Tayloe Piggott Gallery is pleased to present Elements, a new series of large-scale photographs by artist Tuck Fauntleroy, on view from February 7th through March 21st. This new body of work showcases visually arresting, abstract compositions of our beloved, oft-documented regional landscapes of Grand Teton and Yellowstone National Parks. Focusing his lens on ice as it forms on local lakes during bitter cold autumn nights, Fauntleroy’s new series challenges our perception of these well-known environs in a novel presentation that hovers between the recognizable and the unknown, the figurative world and pure abstraction.
Remaining true to his aesthetic, the Elements series visually displaces the viewer, furthering the artist’s careful play between negative and positive space introduced in his debut Waterline series. The result is extraordinary. The scale of each image is purposefully disorienting, the viewer lost in a visual journey of abstracted landscapes that appear immediately both real and unknown, rendered almost painterly in one frame and conjuring minimalist constructivism or organic patterns viewed through a microscope in the next. While the Waterline series captured the ephemeral moment in early springtime where rivers begin to run through intact snowscapes, Elements focuses on the colossal beauty realized as water changes from a liquid to a solid state as winter descends in autumn. In a fresh derivation from the Waterline series, this new body of work depicts the raw, unedited color variations that are found in the natural palette of ice.
Fascinated by how color is reflected differently by frozen and liquid water, Fauntleroy has devoted the last three years to these explorations, following the fourteen previous years of study that led to Waterline. Through personal discovery and careful mapping, on foot, by water, and ultimately, by air, Fauntleroy trains his lens on vast wilderness waterways, leaning out the window of a single-engine Cessna to capture the ethereal blues and mysterious greens of water at the moment in time when it first freezes and ice forms.

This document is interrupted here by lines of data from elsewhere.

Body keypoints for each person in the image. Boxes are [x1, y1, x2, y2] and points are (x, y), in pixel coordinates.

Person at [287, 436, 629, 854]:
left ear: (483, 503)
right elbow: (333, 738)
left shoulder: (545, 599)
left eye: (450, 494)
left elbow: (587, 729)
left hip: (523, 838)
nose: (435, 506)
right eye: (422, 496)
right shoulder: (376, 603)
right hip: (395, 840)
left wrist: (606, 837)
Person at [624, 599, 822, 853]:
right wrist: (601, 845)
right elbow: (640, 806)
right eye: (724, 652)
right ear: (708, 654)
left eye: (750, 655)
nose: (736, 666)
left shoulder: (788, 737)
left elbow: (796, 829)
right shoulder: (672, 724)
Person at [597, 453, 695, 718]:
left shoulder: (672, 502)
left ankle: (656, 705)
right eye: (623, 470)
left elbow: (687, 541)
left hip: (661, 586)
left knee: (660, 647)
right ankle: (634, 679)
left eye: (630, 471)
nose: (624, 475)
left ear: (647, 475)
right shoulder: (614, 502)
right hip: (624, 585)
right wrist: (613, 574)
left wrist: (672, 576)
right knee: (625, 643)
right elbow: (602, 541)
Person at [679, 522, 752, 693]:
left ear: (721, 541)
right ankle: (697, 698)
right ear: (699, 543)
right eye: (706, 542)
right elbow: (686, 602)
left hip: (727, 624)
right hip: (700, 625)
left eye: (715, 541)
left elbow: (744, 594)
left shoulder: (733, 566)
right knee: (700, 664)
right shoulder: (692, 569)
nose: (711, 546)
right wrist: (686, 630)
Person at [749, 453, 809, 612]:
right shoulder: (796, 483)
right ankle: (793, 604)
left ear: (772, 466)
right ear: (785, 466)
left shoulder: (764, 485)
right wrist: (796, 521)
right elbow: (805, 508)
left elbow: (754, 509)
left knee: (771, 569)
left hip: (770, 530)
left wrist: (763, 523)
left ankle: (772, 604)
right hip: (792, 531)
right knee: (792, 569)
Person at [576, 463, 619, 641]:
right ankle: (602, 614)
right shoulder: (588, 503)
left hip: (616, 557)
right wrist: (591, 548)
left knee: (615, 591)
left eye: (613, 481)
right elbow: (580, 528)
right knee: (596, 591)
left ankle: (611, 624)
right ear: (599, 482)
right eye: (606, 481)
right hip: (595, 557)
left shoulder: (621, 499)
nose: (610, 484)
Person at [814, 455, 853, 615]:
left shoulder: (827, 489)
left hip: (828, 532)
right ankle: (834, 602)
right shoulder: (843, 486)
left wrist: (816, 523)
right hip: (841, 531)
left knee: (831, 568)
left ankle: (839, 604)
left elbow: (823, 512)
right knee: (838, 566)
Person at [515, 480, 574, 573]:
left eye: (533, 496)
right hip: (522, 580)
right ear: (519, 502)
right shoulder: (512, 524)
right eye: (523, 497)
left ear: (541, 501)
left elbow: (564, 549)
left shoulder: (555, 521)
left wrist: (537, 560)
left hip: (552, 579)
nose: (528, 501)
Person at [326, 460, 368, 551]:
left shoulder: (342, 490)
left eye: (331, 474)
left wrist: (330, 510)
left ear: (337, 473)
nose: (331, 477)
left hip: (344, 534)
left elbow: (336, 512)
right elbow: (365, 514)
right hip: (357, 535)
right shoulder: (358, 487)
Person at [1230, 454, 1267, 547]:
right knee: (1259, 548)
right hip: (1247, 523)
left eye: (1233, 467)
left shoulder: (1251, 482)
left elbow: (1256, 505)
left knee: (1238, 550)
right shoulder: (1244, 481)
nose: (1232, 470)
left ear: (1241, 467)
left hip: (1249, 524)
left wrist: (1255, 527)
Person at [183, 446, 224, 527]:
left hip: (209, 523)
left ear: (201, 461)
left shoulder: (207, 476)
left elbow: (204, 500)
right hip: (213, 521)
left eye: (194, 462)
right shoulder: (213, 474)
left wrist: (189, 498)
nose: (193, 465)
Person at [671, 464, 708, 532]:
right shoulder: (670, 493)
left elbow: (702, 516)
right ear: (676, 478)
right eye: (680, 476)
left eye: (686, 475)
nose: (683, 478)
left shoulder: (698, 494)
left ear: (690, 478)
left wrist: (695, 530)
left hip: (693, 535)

Emerging artist Tuck Fauntleroy grew up on the water in a small town in eastern Maryland, where the Chesapeake Bay is an omnipresent force in everyday life. He graduated with a B.A. from Bucknell University in 2000 and moved west, bringing with him a deeply felt connection to water and local waterways. Following his breakout solo exhibition, Waterline, at Tayloe Piggott Gallery in 2018, he was awarded an artist’s residency at the Four Seasons in Teton Village, Wyoming in 2019. Waterline also traveled to nearby Gilman Contemporary in Sun Valley, Idaho. Combined with his personal photographic practice, Fauntleroy has developed a professional foundation as a photographer in the fields of architecture and interior design over the past 20 years. Published in recognized outlets such as The New York Times, The Washington Post, Dwell, Newsweek, Powder Magazine, Backcountry, Mountain Living, Range, and Town & Country, Fauntleroy’s successful commercial and interior work is committed to utilizing the aesthetics of the natural world through a contemporary study of landscapes. Tuck Fauntleroy lives and works in Jackson Hole, Wyoming.